Wi-Fi signal strength map for 2.4GHz (left) and 5GHz (right)
The circle on the heat map represents the location of the router and the colors represent signal strength. Dark green indicates the strongest signal, lighter yellow indicates a weaker signal, and gray indicates no measurable Wi-Fi signal. As shown on the 2.4GHz map, the AX90 had trouble delivering a strong signal to the far corners of the house, especially in the garage area. However, 5GHz signal strength was relatively strong throughout the entire house.
We test file transfer performance by moving a 1.5GB folder containing a mix of music, video, photo, and document files between a USB drive and a wired desktop PC (both are directly connected to the router) and time its read and write speeds.

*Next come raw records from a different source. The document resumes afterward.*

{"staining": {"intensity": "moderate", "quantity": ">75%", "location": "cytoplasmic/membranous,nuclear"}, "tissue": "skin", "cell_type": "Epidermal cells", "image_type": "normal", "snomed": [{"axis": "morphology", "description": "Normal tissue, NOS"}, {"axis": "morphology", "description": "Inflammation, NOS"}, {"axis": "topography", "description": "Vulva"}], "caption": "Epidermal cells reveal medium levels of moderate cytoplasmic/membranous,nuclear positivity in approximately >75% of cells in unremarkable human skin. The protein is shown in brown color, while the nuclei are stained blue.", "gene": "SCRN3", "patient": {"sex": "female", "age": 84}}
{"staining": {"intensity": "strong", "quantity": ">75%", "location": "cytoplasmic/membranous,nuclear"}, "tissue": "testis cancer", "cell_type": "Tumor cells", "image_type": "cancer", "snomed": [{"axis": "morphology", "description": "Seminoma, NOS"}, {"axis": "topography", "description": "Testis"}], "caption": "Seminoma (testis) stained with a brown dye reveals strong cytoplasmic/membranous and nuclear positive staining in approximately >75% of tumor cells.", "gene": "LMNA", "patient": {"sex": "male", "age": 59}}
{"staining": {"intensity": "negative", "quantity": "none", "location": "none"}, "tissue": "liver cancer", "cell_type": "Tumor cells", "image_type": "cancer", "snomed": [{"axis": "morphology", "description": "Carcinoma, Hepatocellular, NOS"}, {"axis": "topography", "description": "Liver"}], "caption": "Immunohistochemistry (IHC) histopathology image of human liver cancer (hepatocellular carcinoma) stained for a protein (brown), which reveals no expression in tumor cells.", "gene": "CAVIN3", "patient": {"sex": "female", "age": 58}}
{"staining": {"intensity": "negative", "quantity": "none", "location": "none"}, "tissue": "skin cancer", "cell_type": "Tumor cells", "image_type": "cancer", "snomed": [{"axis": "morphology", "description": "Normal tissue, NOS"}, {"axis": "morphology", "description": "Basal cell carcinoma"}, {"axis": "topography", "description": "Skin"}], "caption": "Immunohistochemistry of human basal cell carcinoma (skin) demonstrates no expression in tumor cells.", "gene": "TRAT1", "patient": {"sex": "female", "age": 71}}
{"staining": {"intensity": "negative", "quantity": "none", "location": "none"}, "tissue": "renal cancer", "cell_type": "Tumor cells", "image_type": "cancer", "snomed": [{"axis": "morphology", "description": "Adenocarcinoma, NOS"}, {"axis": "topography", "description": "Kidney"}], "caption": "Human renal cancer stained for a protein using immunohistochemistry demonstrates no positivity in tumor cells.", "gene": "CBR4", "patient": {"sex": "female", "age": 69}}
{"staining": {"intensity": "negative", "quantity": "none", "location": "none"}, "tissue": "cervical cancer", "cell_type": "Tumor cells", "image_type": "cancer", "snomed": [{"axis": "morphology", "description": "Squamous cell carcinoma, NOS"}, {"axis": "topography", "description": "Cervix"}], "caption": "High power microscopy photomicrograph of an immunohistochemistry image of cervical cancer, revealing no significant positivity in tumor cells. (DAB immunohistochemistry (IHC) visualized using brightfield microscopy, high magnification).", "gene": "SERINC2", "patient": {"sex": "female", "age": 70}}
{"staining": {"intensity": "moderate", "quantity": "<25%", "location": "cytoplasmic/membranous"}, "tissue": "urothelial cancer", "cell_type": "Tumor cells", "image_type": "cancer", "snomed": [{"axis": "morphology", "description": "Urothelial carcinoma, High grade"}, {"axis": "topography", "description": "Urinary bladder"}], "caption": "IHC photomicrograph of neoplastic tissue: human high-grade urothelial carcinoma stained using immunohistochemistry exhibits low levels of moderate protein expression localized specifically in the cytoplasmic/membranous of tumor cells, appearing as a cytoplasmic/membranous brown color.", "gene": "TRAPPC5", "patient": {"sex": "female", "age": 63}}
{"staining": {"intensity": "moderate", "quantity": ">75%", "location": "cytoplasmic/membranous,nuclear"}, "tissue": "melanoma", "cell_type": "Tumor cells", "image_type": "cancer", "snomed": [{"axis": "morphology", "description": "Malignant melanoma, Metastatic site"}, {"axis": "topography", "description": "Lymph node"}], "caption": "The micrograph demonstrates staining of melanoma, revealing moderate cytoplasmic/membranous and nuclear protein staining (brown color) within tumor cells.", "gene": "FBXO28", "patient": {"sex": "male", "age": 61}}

The AX90 turned in middling scores on both tests. Its write speed of 54MBps trailed the Linksys MR9600 (73MBps), the Archer AX11000 (68MBps), and the Netgear XR1000 (73MBps).
Similarly, its read score of 58MBps trailed the pack: the Linksys MR9600 scored 70MBps, the Netgear XR1000 scored 76MBps, and the Archer AX11000 led with a score of 85MBps.
Well-Equipped for the Price
With the TP-Link Archer AX90, you get a well-equipped tri-band router that uses Wi-Fi 6 technology to deliver a strong 5GHz signal with solid throughput. It comes with user-friendly parental controls and offers basic network scans, but you’ll have to pay extra to access the advanced network security features that come with the HomeShield Pro package.
You get a nice selection of I/O ports with this router, but if you require more LAN connectivity, the $399.99 TP-Link Archer AX11000 is your best bet and our Editors’ Choice winner. It has eight LAN ports, delivers better all-around performance, and comes with lifetime network security tools and lots of gamer-friendly features.